Der schwerbehinderte 52jährige verheiratete Kläger ist bei der Beklagten seit dem 01.09.1982, zuletzt als Direktor Qualitätsmanagement in deren Betrieb in Zweibrücken beschäftigt. Zusätzlich wurde er mit der Betreuung ausgewählter Key-Accounts betraut. Der Kläger wird bei der Beklagten als leitender Angestellter geführt und war bei der letzten Betriebsratswahl im Frühjahr 2018 dem Kreis der leitenden Angestellten zugeordnet.
Die Beklagte ist ein Tochterunternehmen des zum Zeitpunkt der hier streitgegenständlichen Vorfälle US-amerikanischen Baumaschinenherstellers T. C. mit Sitz in Dortmund und ist auf die Produktion von Industriekränen spezialisiert.
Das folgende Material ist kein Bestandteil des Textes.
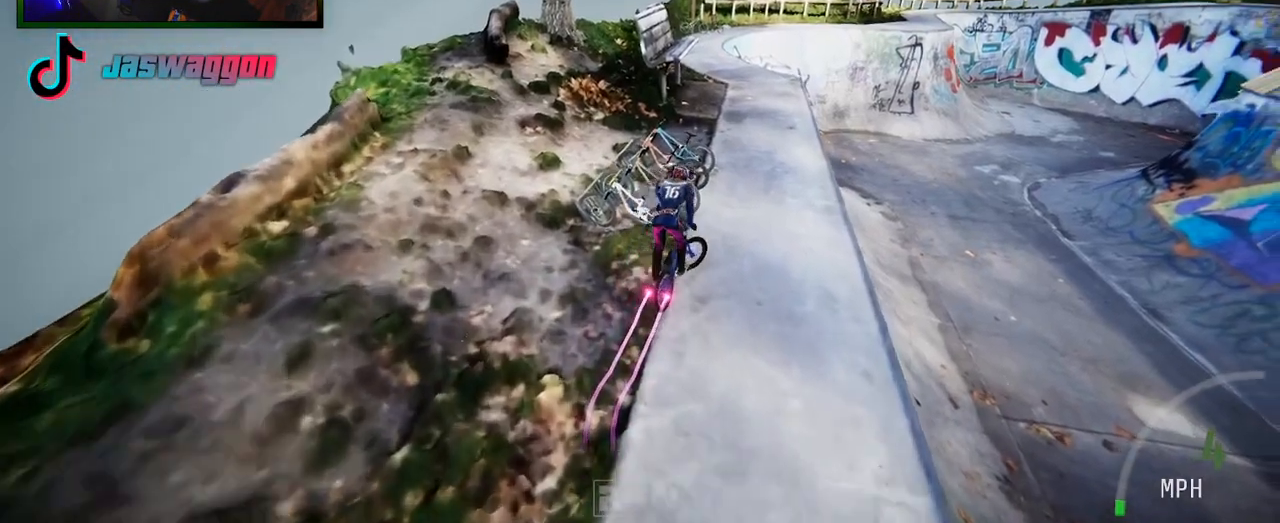
{"buttons": [], "left_stick": "center", "right_stick": "center", "events": [[400, "Y", "down"], [500, "Y", "up"]]}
Zu diesem Zweck betreibt sie u.a. ein Werk in Zweibrücken. Im Betrieb in Zweibrücken sind regelmäßig ca. 1400 Mitarbeiter beschäftigt. Ein Betriebsrat ist errichtet.
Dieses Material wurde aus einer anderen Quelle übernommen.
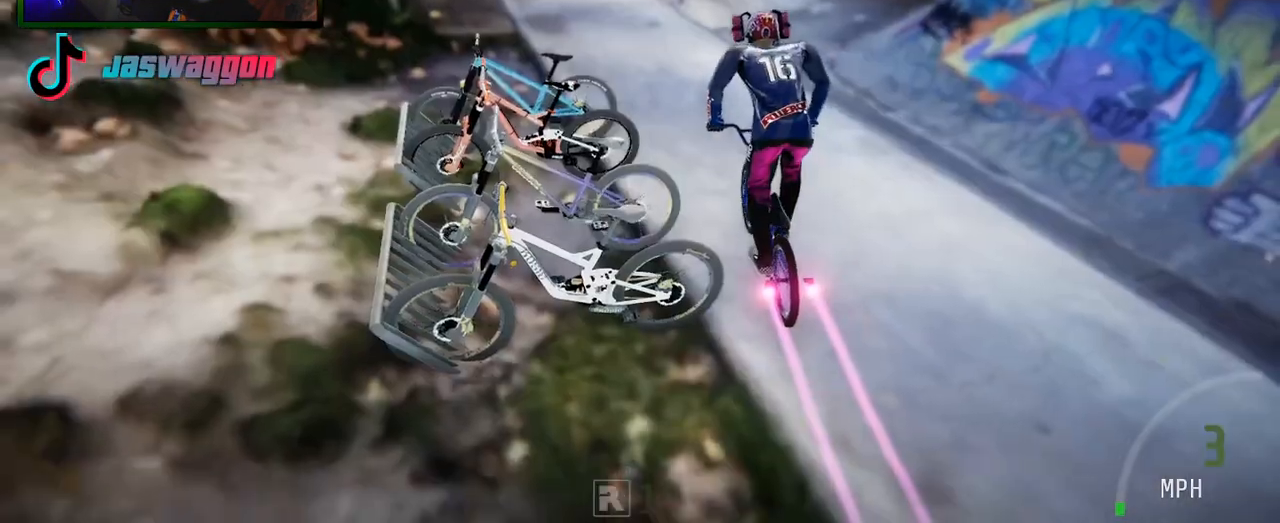
{"buttons": ["Y", "R2"], "left_stick": "center", "right_stick": "center", "events": [[83, "left_stick", "left"], [367, "left_stick", "center"], [417, "R2", "down"], [483, "Y", "down"]]}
Am 05. und 12.09.2018 fand eine Anhörung des Klägers zu den vorliegend streitgegenständlichen Kündigungsvorwürfen, die die Beklagte gegen ihn erhebt, durch ein unternehmensexternes Compliance-Team durch Herrn M. statt. Im Anschluss daran wurde der Kläger ab dem 12.09.2018 von der Beklagten von der Verpflichtung zur Arbeitsleistung freigestellt.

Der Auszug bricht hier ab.